I grabbed a cutting board and a few cucumbers and a serrated knife and asked him whether he wanted to help me cut. He looked at me, suddenly attentive. “Really? I get to use a knife? Isn’t that dangerous?”
So we had a little conversation about what made knives dangerous and whether he could use one without cutting himself. He decided that he probably could if he made sure that he was holding far side of the cucumber from where he was cutting. I sat with him for a little while, making sure that he was handling the knife sensibly, and I watched him experiment with different ways of cutting. First he just tried pushing really hard on the cucumber, and then he tried sawing through it. It took him a little while to get the hang of the process. Between each cucumber he looked up at me, smiling, and said “I get to use a knife!” and I told him that we needed to cut the cucumbers somehow and it definitely seemed to me like the best tool for the job.
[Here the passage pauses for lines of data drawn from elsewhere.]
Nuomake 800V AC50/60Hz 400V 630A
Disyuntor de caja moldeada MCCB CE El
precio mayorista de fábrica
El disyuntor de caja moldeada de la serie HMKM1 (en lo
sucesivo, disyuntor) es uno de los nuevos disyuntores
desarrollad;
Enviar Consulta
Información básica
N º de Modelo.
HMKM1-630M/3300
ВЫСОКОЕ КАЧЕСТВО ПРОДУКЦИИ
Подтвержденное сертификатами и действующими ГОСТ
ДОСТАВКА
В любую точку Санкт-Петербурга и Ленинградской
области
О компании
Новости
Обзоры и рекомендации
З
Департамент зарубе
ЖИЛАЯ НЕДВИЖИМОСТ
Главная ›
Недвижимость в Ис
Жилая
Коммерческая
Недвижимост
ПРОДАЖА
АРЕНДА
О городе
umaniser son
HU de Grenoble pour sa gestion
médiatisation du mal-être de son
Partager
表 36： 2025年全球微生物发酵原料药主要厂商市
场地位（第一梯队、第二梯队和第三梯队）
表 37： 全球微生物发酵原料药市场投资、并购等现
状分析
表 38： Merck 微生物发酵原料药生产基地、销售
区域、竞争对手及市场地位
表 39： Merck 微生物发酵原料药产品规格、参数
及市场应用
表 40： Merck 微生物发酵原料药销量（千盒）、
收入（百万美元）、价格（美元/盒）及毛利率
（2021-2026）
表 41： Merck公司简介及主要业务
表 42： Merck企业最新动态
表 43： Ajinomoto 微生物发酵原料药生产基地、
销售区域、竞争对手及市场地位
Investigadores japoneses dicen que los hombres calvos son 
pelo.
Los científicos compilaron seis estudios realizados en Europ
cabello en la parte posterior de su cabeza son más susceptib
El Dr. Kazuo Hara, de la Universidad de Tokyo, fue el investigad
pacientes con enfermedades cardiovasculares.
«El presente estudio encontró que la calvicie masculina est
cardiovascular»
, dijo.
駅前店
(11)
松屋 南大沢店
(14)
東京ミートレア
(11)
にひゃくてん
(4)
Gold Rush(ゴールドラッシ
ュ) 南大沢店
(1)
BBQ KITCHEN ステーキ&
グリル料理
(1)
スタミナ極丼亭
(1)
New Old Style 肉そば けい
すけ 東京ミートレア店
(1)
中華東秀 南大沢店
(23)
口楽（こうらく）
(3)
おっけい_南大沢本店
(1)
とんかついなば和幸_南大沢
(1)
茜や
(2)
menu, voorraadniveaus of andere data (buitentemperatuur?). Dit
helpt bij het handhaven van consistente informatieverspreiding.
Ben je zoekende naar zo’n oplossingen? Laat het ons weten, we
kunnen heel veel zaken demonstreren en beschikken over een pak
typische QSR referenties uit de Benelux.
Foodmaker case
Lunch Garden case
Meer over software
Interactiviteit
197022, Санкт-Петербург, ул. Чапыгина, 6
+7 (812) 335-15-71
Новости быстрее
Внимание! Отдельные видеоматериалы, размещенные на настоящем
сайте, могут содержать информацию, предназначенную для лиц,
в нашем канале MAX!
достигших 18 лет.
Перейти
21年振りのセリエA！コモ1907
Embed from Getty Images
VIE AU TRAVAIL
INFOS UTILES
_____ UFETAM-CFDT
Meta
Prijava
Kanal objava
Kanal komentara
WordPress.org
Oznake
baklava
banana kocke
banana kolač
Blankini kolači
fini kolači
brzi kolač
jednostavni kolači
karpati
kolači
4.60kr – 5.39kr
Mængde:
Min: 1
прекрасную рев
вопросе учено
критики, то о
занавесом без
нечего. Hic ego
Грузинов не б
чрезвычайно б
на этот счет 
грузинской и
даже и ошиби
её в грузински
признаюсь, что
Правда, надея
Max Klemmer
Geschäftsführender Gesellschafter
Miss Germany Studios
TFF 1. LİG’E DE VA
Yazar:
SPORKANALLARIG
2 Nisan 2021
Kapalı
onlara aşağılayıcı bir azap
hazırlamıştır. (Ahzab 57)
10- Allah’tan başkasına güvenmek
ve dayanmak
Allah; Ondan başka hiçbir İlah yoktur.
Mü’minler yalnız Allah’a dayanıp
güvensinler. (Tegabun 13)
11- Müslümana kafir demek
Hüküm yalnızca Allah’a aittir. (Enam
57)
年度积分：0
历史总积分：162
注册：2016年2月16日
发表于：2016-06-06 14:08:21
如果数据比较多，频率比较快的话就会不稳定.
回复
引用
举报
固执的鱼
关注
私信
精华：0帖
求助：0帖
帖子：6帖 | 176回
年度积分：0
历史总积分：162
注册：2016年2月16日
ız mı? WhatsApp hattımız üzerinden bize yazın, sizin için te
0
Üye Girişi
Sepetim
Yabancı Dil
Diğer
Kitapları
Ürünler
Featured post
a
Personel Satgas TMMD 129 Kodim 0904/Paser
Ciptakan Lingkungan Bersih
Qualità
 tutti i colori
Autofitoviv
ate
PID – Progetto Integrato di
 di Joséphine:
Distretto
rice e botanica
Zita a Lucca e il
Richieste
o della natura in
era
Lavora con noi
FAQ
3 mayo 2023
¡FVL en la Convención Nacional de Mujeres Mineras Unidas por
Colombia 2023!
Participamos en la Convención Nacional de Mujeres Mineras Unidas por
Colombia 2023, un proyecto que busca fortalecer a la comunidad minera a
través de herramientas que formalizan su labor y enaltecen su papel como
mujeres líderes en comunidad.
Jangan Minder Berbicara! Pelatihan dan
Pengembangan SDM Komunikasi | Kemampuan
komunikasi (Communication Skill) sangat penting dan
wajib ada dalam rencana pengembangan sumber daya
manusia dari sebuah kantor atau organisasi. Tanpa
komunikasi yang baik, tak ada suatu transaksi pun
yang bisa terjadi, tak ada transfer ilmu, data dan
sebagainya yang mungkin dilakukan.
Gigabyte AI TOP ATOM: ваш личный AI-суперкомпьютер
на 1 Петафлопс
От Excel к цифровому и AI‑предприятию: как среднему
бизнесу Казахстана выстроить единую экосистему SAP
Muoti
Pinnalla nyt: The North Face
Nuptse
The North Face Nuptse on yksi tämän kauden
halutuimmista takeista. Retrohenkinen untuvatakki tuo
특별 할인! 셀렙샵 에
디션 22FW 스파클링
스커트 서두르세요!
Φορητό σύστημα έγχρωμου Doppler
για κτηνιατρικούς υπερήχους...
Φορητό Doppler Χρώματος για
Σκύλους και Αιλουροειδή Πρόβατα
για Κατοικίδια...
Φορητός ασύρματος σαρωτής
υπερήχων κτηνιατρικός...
I had forgotten that knife-usage is a real skill, and that knives, even little serrated steak knives, are real tools that you have to learn to handle. This is a ridiculous thing for me to have forgotten – I remember pretty vividly the first time I ever helped to cook dinner at the student cooperative. The “big cook” laughed at me when I started chopping the onions. I felt dumb and stupid and young. I’d never cooked before. I think of myself as a pretty good cook now, and most people that I cook for seem to agree. One of the reasons that I never learned to cook at my parent’s house was because we didn’t have any good knives, so chopping onions and garlic there was a long and frustrating process. I still don’t like to cook when I’m visiting them. I’ve gotten to be a good cook because I’ve practiced a lot, and I’ve practiced a lot because I think the process is fun, and I think the process is fun because I know how and when to use the tools effectively.
This is true of kitchen knives, it’s true of the soldering iron, it’s true of the simple process of twisting wires around each other to make relatively stable temporary electrical connections. I didn’t really need to give any instruction to our camper about how to use the knife, and beyond a brief explanation of the theories (such as they are) of soldering, or wire-twisting, there’s not a whole lot of useful instruction I can give on those tools either. The objects themselves contain the explanation of how to work them, and the knowledge slowly reveals itself through repeated thoughtful and purposeful use.